## What the task asks
According to the biography of Osvaldo Louis Guglielmi, in which city and in what month and year was he born?

## Excerpt
◆ ◆ ◆
Osvaldo Louis Guglielmi

Osvaldo Louis Guglielmi, “Subway Exit, 1946, Oil on Canvas, 76.2 x 66 cm, Jule Collins Smith Museum of Fine Art, Auburn University

Born in April of 1906 in Cairo, Osvaldo Louis Guglielmi was an American painter. He was the only son of Talmiro Guglielmi, a violinist and viola player with Arturo Toscanini’s orchestra, and Dometilla Secchi Guglielmi, who returned to her native Milan shortly after her son’s birth. Talmiro Guglielmi toured with Toscanini’s orchestra throughout Australia, Europe and the Americas. After a tour through Canada, Brazil and North America with Russian ballerina Anna Pavolova, he brought his family to New York City where the settled in the largely Italian immigrant community of East Harlem.
◆ ◆ ◆
## Listed records

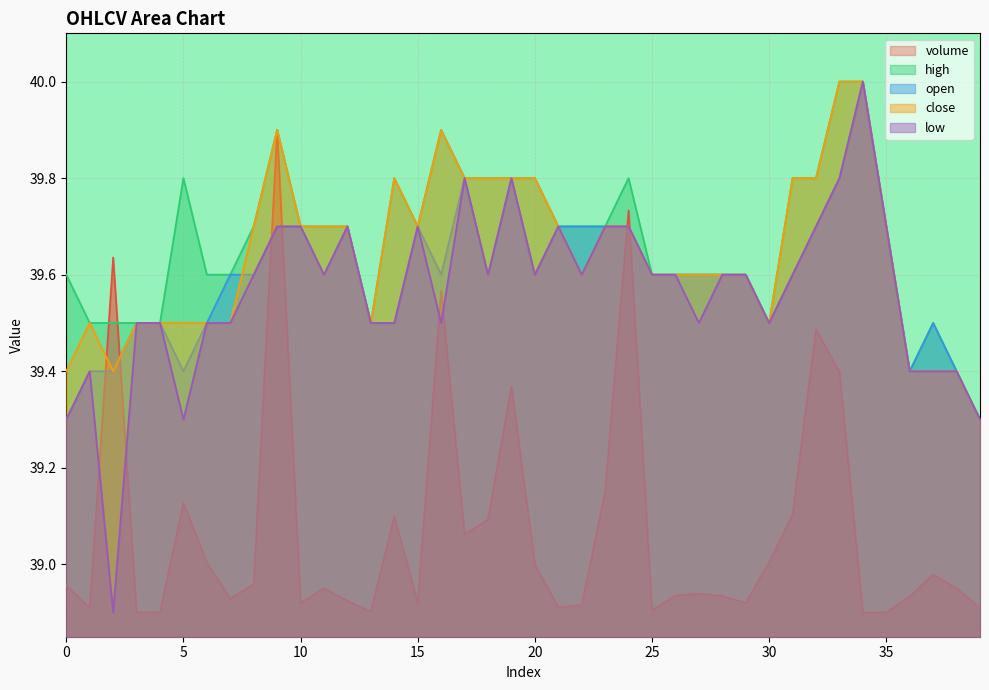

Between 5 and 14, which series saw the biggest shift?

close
◆ ◆ ◆
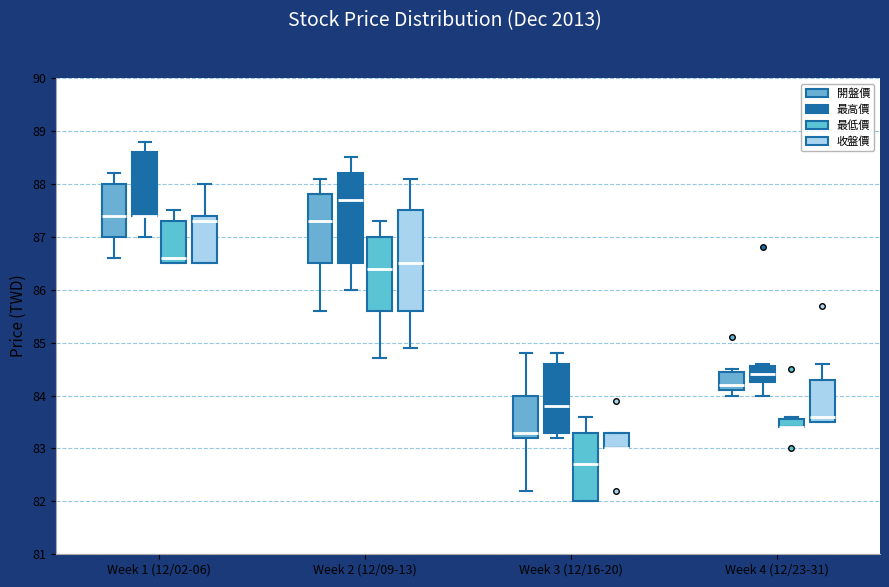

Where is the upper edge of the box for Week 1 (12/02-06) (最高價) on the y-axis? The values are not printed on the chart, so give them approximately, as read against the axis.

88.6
◆ ◆ ◆
## Solution for this exercise
Cairo, in April 1906.